Pitton M B et al(2) reported a rupture rate of 76.3% in FAR compared to 3.1% in true aneurysms, and there do not seem to be any predictive factors for rupture. Therefore, the literature argues that FRAs should be treated after being diagnosed, which is in line with our series in which all FARs were treated surgically.
In our series, the therapy performed consisted of embolization of the FAR feeding artery in all cases, with embolization with coils being the most used method. Mortality was 0%, the bleeding recurrence rate requiring a second embolization was 15% and the kidney salvage rate was 95%. There was no statistically significant association between the etiology of FAR and the number of transfusions and therapeutic reintervention. Ghoneim et al(22) reported that the success rate was 90 to 95% success(23,24) and that selective renal embolization does not cause obvious changes in the glomerular filtration rate, which is in accordance with our results (mean preoperative creatinine 1.9 and 1.5 with no no statistically significant difference).

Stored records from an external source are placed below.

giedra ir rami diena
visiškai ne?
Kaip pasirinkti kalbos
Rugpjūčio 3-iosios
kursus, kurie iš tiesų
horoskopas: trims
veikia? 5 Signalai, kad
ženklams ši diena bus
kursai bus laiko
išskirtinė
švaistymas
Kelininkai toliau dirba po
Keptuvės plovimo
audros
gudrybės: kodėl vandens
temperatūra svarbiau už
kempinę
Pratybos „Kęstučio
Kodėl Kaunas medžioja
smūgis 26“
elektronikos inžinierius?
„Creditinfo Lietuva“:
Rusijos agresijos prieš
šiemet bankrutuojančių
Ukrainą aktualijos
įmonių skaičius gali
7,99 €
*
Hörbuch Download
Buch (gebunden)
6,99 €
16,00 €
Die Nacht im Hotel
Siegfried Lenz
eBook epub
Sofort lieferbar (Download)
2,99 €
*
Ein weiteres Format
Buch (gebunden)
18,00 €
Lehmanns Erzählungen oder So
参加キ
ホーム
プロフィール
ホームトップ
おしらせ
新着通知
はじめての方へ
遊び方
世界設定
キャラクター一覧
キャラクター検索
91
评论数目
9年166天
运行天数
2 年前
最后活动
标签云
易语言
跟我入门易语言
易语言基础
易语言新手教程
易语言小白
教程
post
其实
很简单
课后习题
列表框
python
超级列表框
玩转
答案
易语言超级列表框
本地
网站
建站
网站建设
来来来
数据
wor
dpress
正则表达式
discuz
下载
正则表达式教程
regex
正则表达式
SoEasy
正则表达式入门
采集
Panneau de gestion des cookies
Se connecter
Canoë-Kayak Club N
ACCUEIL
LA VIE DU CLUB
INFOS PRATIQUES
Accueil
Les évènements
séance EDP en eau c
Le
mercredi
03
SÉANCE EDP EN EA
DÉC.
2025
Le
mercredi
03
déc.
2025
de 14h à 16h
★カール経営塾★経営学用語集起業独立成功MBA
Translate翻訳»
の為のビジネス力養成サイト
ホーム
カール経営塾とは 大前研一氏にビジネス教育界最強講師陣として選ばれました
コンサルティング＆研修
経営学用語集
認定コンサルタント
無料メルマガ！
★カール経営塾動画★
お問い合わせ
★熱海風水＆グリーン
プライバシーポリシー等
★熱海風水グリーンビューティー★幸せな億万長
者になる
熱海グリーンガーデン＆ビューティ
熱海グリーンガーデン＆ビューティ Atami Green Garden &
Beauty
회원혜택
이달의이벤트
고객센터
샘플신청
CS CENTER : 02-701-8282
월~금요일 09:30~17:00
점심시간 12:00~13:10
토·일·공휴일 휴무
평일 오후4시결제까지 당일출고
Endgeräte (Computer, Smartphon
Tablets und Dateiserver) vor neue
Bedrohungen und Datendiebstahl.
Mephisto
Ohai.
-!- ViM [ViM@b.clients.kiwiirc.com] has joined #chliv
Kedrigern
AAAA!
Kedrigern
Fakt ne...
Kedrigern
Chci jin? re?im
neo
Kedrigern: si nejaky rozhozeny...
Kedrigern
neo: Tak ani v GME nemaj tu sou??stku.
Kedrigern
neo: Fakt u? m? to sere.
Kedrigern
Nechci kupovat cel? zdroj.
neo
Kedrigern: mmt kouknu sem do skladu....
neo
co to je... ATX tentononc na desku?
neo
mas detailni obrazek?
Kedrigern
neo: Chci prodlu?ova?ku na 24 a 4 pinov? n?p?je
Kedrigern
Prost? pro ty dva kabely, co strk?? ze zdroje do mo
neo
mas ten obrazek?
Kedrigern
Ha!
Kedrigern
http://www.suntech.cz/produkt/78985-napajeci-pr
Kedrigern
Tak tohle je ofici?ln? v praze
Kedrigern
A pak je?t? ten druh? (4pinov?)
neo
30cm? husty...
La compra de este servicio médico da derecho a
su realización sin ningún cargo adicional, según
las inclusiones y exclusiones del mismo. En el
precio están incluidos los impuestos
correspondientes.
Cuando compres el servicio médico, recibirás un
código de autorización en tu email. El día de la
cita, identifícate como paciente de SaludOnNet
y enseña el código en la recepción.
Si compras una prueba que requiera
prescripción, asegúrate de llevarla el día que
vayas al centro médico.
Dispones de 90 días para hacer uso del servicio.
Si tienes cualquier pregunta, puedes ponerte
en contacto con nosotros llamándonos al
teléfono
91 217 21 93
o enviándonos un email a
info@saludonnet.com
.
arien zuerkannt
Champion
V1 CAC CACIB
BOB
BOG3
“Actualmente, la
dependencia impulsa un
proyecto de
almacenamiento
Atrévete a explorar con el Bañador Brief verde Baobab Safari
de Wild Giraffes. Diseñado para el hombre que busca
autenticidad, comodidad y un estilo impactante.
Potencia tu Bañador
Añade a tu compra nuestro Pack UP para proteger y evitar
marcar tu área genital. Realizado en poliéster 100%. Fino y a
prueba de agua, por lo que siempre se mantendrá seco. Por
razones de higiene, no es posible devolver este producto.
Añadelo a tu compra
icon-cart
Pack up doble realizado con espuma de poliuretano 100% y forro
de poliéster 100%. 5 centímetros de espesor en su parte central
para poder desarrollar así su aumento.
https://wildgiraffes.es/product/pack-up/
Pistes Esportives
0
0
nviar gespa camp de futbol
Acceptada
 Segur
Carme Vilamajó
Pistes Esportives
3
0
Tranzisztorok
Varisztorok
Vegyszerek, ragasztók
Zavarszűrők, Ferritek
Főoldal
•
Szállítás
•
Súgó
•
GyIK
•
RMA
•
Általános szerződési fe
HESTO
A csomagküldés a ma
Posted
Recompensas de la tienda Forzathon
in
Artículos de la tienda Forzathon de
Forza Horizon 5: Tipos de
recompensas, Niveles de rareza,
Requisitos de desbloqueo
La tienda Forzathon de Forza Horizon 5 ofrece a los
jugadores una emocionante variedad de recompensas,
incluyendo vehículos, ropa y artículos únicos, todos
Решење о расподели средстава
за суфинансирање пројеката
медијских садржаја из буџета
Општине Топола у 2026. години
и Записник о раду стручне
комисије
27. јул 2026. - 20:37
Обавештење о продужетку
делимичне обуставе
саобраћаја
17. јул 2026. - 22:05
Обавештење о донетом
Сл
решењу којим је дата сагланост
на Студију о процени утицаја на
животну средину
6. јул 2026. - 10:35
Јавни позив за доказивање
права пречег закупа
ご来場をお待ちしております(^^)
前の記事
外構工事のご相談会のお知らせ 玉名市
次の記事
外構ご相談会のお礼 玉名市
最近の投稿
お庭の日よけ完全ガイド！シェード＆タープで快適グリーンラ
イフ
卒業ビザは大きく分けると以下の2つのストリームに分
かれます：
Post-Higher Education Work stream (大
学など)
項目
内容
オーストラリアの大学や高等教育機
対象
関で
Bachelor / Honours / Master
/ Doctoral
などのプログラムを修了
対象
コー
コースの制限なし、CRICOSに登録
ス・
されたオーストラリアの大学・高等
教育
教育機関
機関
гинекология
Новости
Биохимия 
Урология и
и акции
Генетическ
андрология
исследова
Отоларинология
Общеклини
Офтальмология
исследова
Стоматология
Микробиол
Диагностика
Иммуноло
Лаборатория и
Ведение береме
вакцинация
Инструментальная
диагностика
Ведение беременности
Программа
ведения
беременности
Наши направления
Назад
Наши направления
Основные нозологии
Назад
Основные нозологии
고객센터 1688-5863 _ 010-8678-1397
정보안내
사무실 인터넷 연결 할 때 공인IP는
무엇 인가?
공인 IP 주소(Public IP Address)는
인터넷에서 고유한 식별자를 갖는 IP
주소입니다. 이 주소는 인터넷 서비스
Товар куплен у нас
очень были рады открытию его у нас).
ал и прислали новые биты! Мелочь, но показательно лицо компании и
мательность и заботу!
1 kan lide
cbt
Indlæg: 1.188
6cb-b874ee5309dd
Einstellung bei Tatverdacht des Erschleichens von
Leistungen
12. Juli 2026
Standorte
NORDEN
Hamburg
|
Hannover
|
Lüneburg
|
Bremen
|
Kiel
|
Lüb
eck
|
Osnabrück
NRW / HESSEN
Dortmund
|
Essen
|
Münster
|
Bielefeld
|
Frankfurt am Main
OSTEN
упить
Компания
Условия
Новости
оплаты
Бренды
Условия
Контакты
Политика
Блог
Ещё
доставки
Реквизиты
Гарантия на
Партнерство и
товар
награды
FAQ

The time between the injury and the clinical manifestation was 4.5 days, the time between the injury and the treatment was 18.1 days. The transfusion rate was 55% and the average length of stay was 24 days. Hongjie G et al reported lower values for the time between injury and treatment (3 days), with 88.9% of patients treated in the first 14 days. These long times and the need to carry out a large number of transfusions, make us suppose that a better knowledge of this pathology can improve these results. The urologist must be familiar with this clinical entity to make a quick diagnosis and promote an efficient treatment.